### Excerpt to read
++++++

Tuesday, January 29, 2013
Different Computer Systems Give Different Word Counts
If your court or your Legal Writing class places caps on the number of words that you can place in a document, this study will be of interest. Don Cruse’s “The Supreme Court of Texas Blog” has noted that different word processing systems count words differently. The various systems have to make choices about how to count words and phrases. For example:
- Phrasal adjectives: Is “summary-judgment motion” two words or three?
- Legal citations: Is “S.W.3d” one word or two?
- Numerals: Does a pinpoint cite to a span of pages (e.g., “123-25″) count as one word or two?
- Record citations: Is a record citation like “4.RR.124-25″ one word or two or three or four?
- Statutory citations: How many words is a cite to “§123.23(A)(1)(i)(a)”? Is it just one long word, or is it five very short words?
To illustrate, Cruse conducted an experiment:
I lifted roughly a page and a half from a recent appellate brief. I put this text into its own clean word-processing file and made a few tweaks to the typography.

++++++

### Material supplied
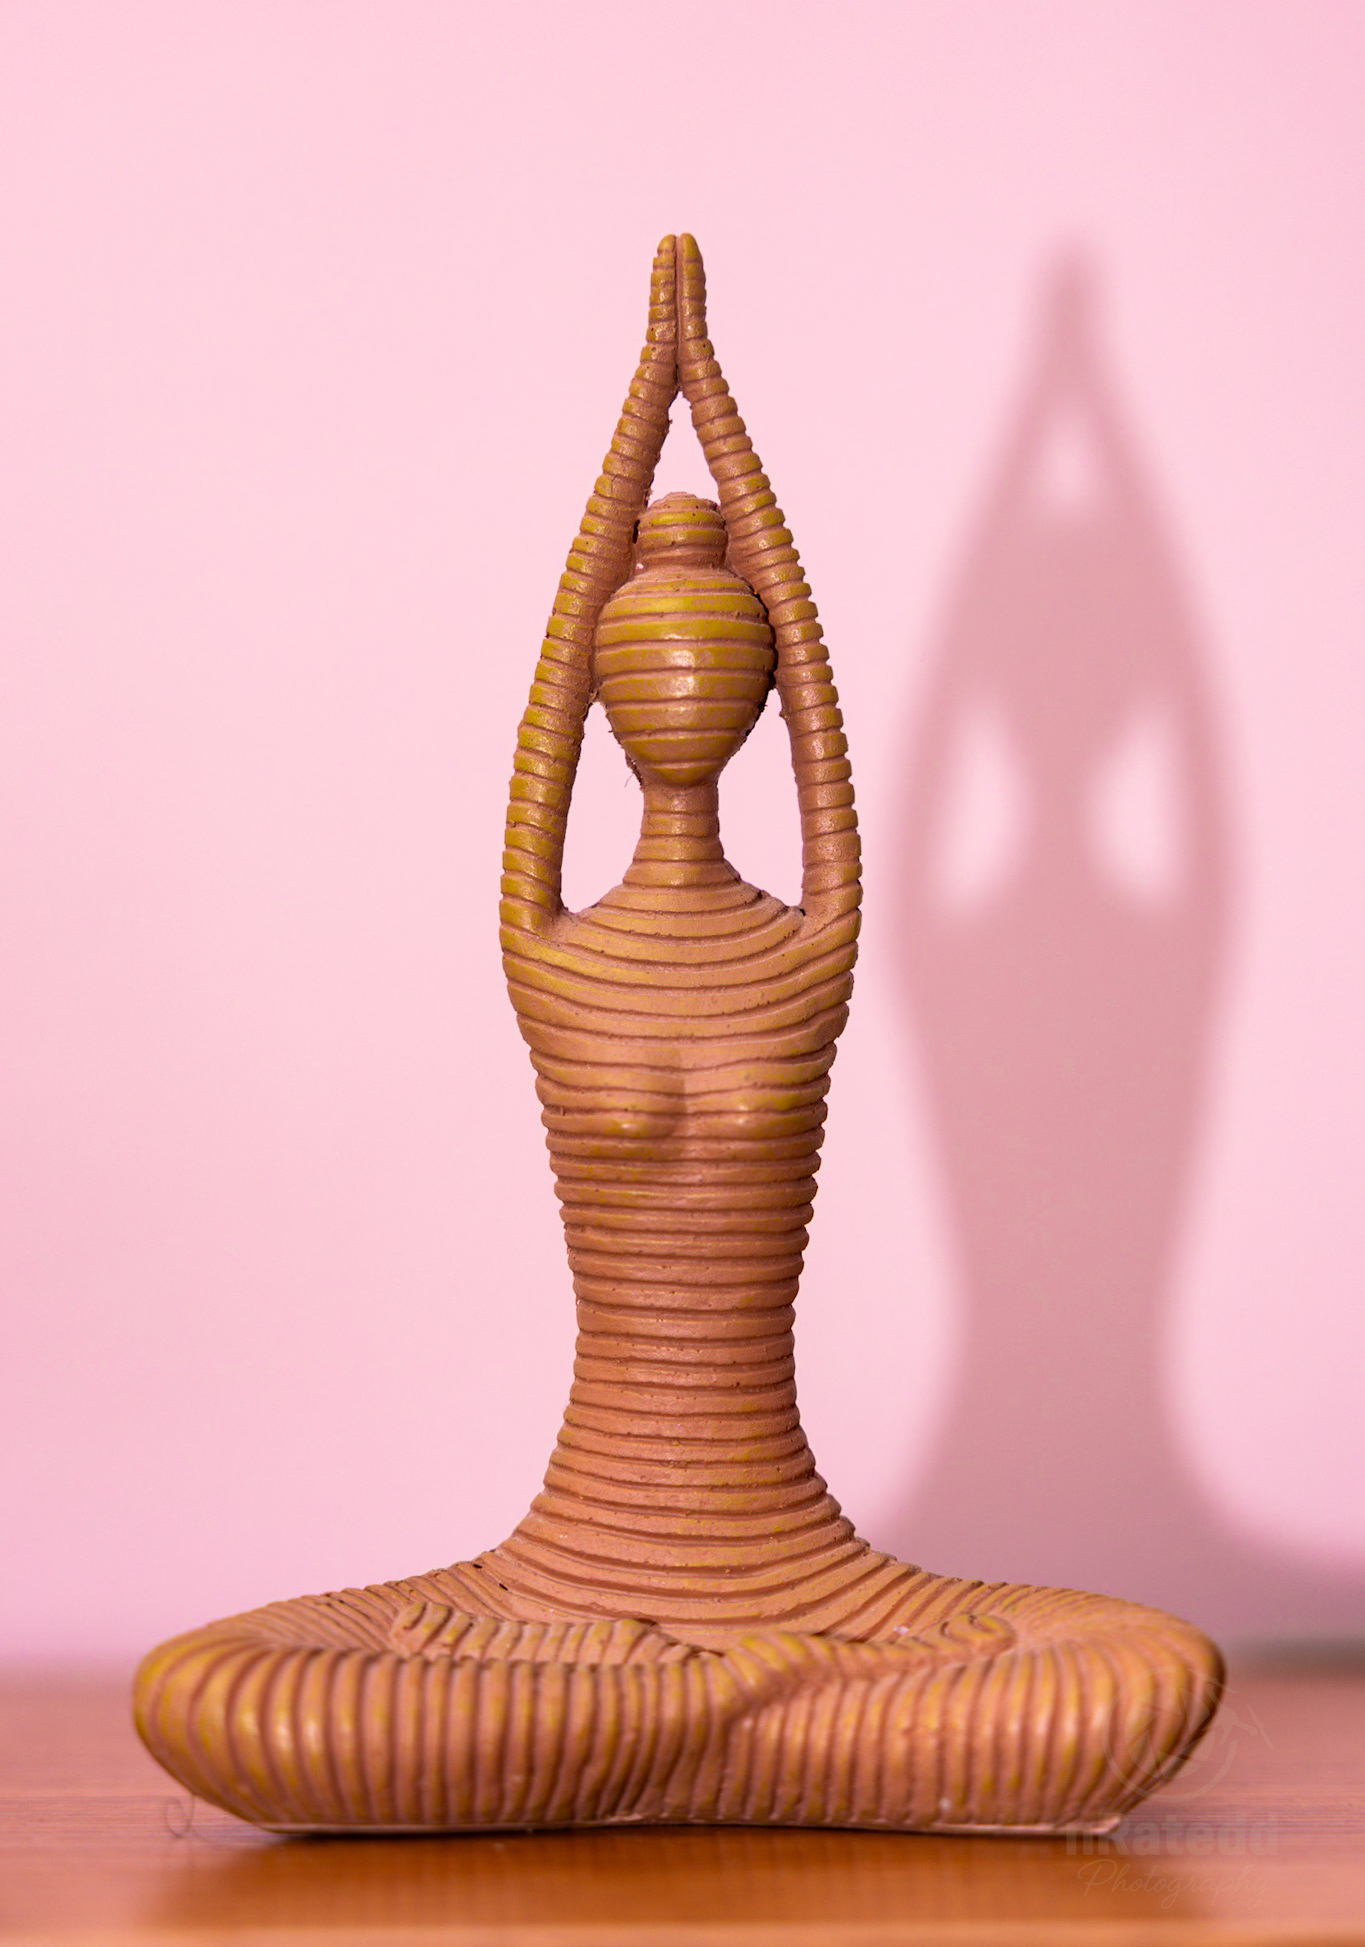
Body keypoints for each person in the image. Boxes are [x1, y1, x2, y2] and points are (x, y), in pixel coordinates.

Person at [133, 236, 1221, 1832]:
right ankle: (765, 1720)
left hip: (814, 1583)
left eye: (726, 659)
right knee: (219, 1695)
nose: (685, 687)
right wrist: (656, 395)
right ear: (601, 694)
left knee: (1142, 1677)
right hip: (561, 1579)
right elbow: (547, 711)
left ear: (766, 695)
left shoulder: (808, 943)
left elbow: (852, 745)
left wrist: (718, 409)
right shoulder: (552, 948)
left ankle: (656, 1721)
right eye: (645, 662)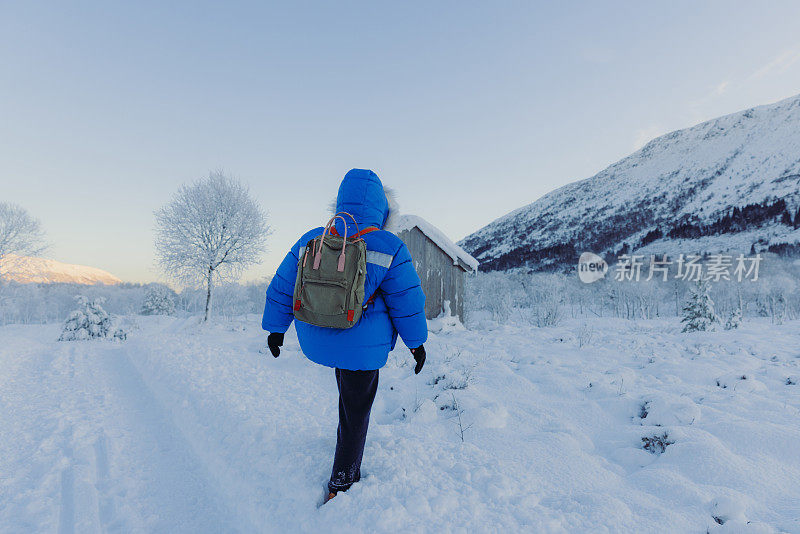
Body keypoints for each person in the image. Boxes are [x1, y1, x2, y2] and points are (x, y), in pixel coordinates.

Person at [261, 168, 428, 502]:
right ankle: (343, 480)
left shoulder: (314, 238)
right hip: (362, 347)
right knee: (357, 407)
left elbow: (282, 285)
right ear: (383, 209)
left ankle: (344, 438)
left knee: (347, 389)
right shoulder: (389, 246)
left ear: (340, 202)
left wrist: (276, 330)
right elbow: (407, 301)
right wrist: (417, 344)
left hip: (317, 336)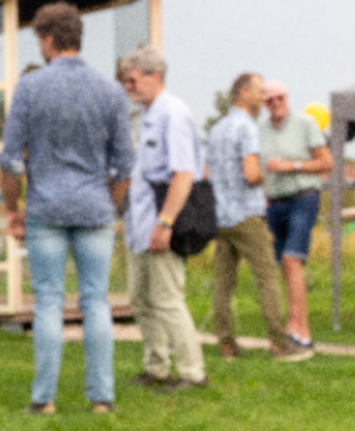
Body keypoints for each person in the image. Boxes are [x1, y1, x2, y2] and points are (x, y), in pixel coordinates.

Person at [0, 2, 135, 415]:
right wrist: (109, 205)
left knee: (48, 303)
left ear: (48, 39)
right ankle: (101, 398)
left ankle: (44, 399)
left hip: (46, 208)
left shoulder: (30, 87)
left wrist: (12, 208)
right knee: (96, 301)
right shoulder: (110, 91)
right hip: (94, 206)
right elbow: (125, 164)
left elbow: (10, 160)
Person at [118, 46, 207, 391]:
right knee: (141, 299)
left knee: (168, 299)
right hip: (139, 224)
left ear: (155, 77)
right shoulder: (147, 117)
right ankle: (156, 366)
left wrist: (165, 222)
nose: (129, 87)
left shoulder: (174, 114)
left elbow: (184, 174)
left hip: (161, 224)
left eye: (133, 80)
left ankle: (192, 371)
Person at [206, 73, 310, 362]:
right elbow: (251, 173)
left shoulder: (216, 130)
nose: (263, 97)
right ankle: (279, 343)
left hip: (221, 214)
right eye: (259, 91)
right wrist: (268, 175)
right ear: (242, 92)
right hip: (247, 214)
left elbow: (206, 173)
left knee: (223, 282)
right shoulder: (248, 128)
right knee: (266, 277)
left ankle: (226, 343)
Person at [259, 80, 333, 351]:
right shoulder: (261, 130)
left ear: (286, 98)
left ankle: (299, 329)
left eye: (279, 98)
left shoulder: (305, 124)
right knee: (284, 264)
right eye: (269, 100)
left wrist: (291, 166)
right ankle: (296, 327)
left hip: (303, 196)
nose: (275, 103)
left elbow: (326, 162)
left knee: (292, 259)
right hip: (275, 201)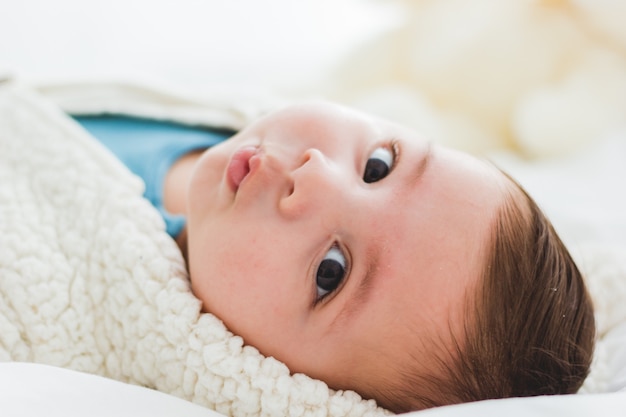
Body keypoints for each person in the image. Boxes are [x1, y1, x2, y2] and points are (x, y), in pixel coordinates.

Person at [77, 101, 595, 413]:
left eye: (332, 272)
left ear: (276, 385)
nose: (315, 174)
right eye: (377, 166)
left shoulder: (73, 298)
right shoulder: (236, 122)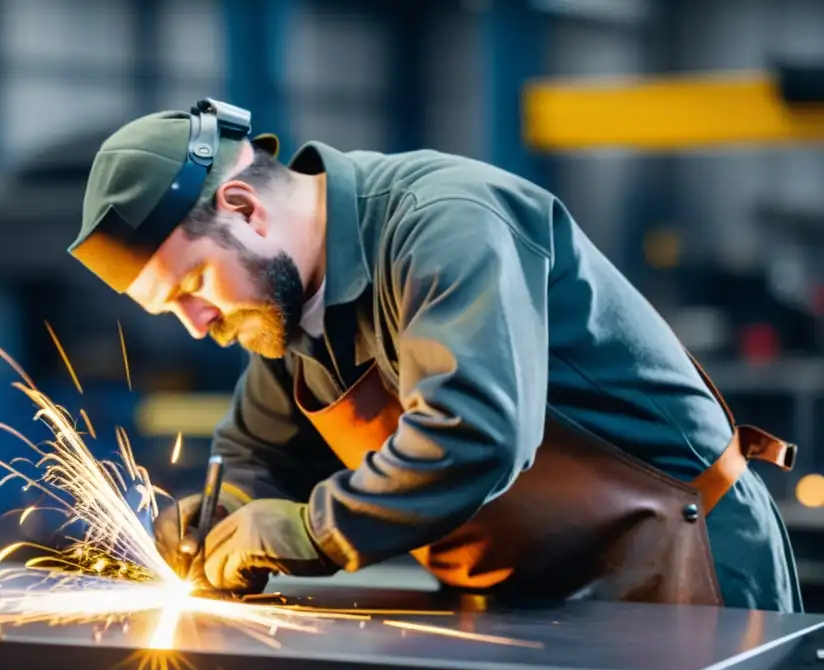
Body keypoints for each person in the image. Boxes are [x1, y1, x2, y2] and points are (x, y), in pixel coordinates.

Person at [69, 98, 802, 611]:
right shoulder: (284, 309)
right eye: (172, 309)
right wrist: (224, 511)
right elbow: (261, 451)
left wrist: (312, 531)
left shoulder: (445, 224)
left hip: (677, 565)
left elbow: (475, 434)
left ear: (244, 207)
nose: (198, 324)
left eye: (193, 285)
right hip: (521, 594)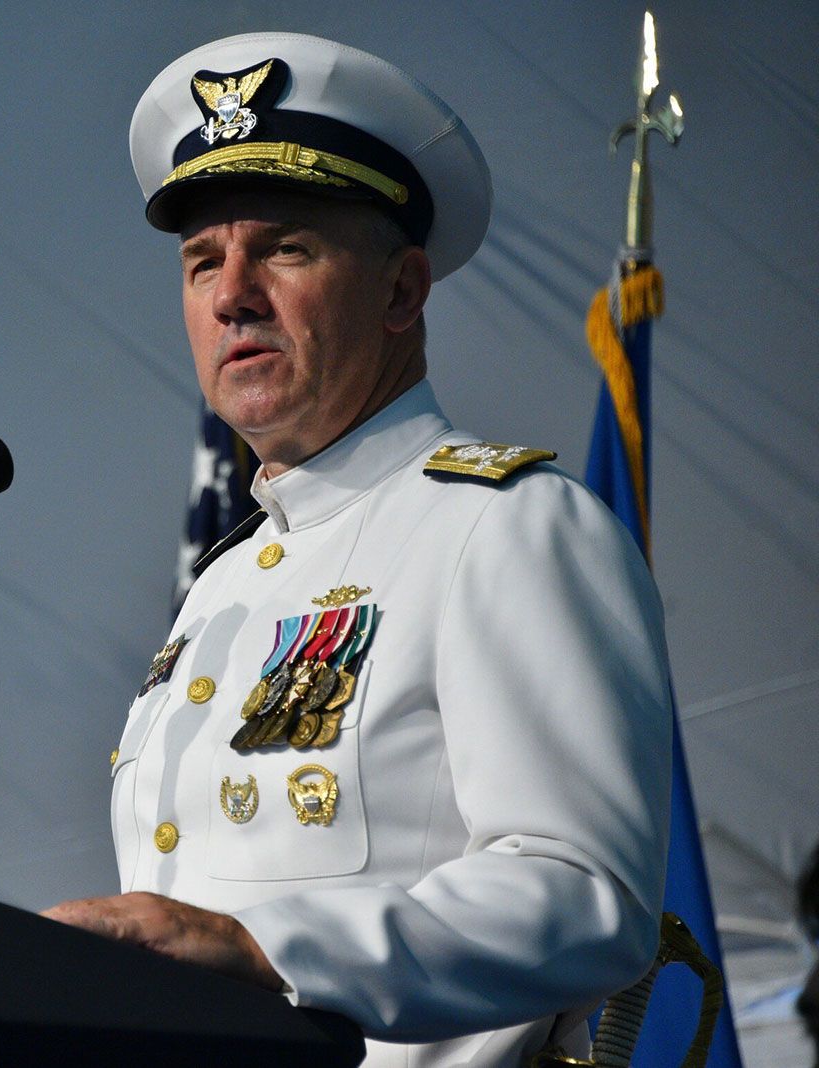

++++++

### Things to do
1 - Rewrite the word-count post from "- Statutory citations: How" to "to the typography.", substituting "test" for "experiment".
2 - According to the word-count post, which blog noted that different word processing systems count words differently?
The material comes from a separate source.

### Expected responses
1 -
- Statutory citations: How many words is a cite to “§123.23(A)(1)(i)(a)”? Is it just one long word, or is it five very short words?
To illustrate, Cruse conducted an test:
I lifted roughly a page and a half from a recent appellate brief. I put this text into its own clean word-processing file and made a few tweaks to the typography.

2 - Don Cruse's "The Supreme Court of Texas Blog"